How to Kill Weeds Between Paving Stones

If you have a freely draining patio set in sand like I do you may have noticed weeds growing up through the cracks. These are generally caused by seeds that have landed on the patio and germinated and can be easy to eliminate. The most obvious way to deal with them is to try to pull them up.

But for a less labor intensive and eco-friendly way consider using boiling water. Pouring boiling water on the weeds will kill them fast. I did this the other day with a line of grass that was beginning to come through the cracks. I took a tea pot and filled it full of water then boiled it on the stove. Once it boiled I took it outside and poured it on the weeds. Here is how they looked a few minutes after the treatment.

And here it is a day or two later.

The dead weeds will completely fade away over time. (I did purposely avoid the little maple seedling to transplant later.)  Repeated treatments may be necessary for weeds with deep taproots but it will get them too if you are persistent. You can use this technique in the yard and the garden but remember that boiling water is non-selective! It will get your prized perennials along with the weeds!

The advantages of using boiling water to kill weeds:

  • Boiling water is cheap.
  • Boiling water doesn’t add chemicals to the environment.
  • Boiling water is very easy to make, no fancy formulas.
  • Boiling water will take care of almost any weed in one to two treatments.

No chemicals and very little effort, sounds good to me!

If you need to kill weeds and get a new garden bed ready consider using tarps to clear areas without chemicals!

20 thoughts on “How to Kill Weeds Between Paving Stones”

  1. I’ve heard of this. Next time I want to kill between the cracks I will use this method. It is safer than chemicals.

  2. I love doing this – great satisfaction of toasting all those nasty grasses and weeds – and find it all smells a little like fresh cooked vegetables.

  3. I agree, this is a great technique, Dave, especially after long years of childhood slavery manually excavating all the tiny but fiercely embedded seedlings in my parents’ extensive brick-and-sand patios. Ugh! Never again.

  4. I love step by step how to’s. That’s what the goal of my own blog is.

    I’d heard of this as well and tried it, but no luck. From your pics and description I can see why now.

    If I’d seen this little tutorial before I’d probably have used sand rather than cement for a little patio spot I did last year.

    Thanks! 🙂 Faith

  5. I love having pavers on my garden’s house but I really hate the weeds growing on it cracks. It’s certainly ruined the design of my garden and I really don’t know how to eliminate those weeds. Thanks for providing the solution on my problem

  6. But think of all the energy it took to boil that water. What about your carbon foot print. 😉

  7. I am glad you posted this.
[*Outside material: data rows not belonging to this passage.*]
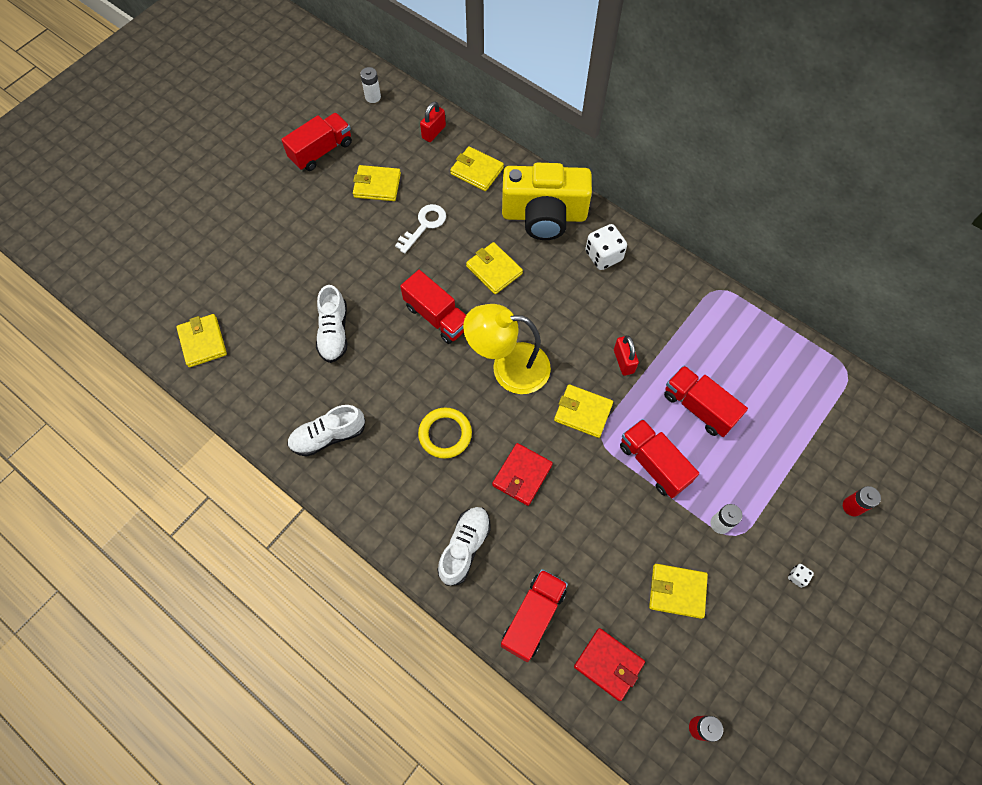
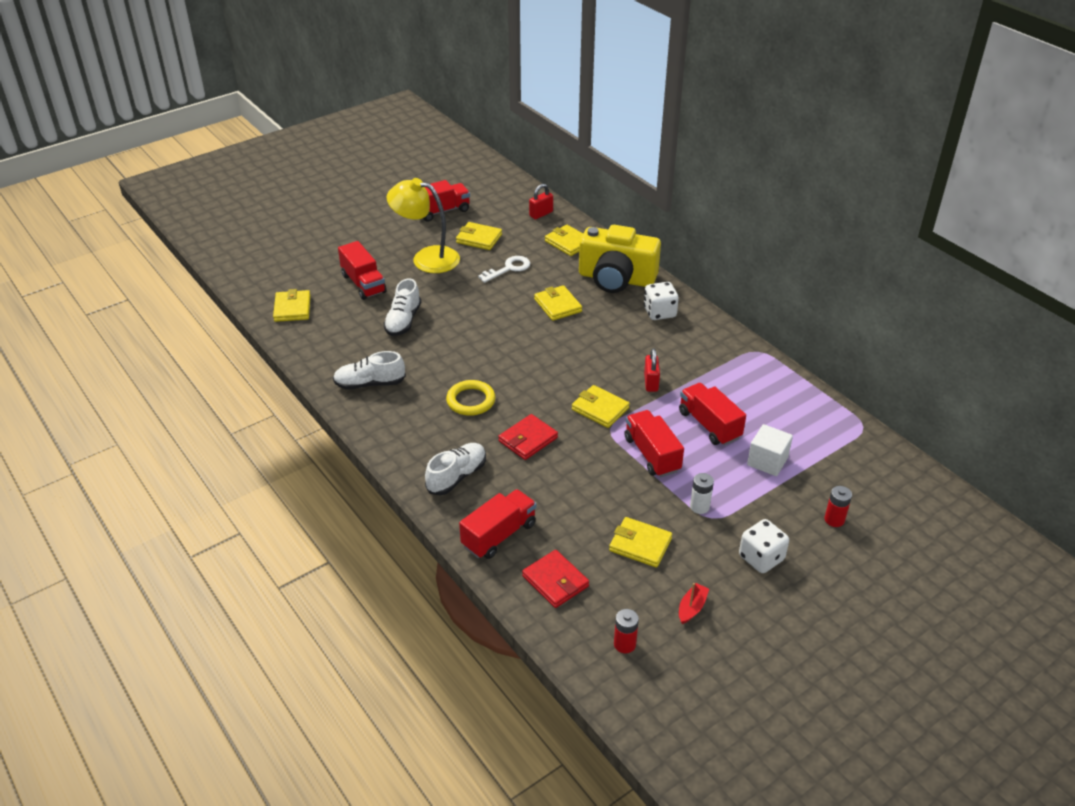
camera: 15 degrees right, 25 degrees down
(373, 97) = (498, 186): white battery -> none
(437, 316) = (495, 326): red truck -> red truck (363, 284)
(508, 367) = (545, 368): yellow lamp -> yellow lamp (426, 258)
(750, 661) = (692, 608): none -> red boat
(768, 444) = (767, 461): none -> white cube
(797, 577) = (761, 558): white dice -> white dice, size x2.15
I forgot about this and I was trying to think of a good way to kill off some weeds in my empty flowerbed before planting that would be fast and not hurt the new plants….

  8. I have a large pool area surrounded by pavers…filled with weeds, impossible to keep up with. I have been boiling huge pots of water for over a week….it does work, but I already see "green" peeking through the brown dead ones. I am going to do this until they all die, then maintain with: 1 gallon of white vinegar, 2 cups of salt, and a bit of dish washing liquid. Both methods are successful. I live in south fl and have a western exposure…full hot sun all afternoon. On the bright side, it's a great work-out!

  9. Thanks for the advice! I've just sprayed some weeds growing through my pavers with white vinegar, salt and detergent. I'm going to try the boiling water method on another area of weeds. Fingers crossed!

  10. our snow in Minnesota is just melting – no weeds yet – will this be a prevention tactic for them not to even start a growing season this year?

    1. Unfortunately it won't prevent them form coming up but it is highly effective at removing them while they are there. To prevent them try working in polymeric sand between the pavers. It's porous and allows water through but should seal up the cracks against weeds.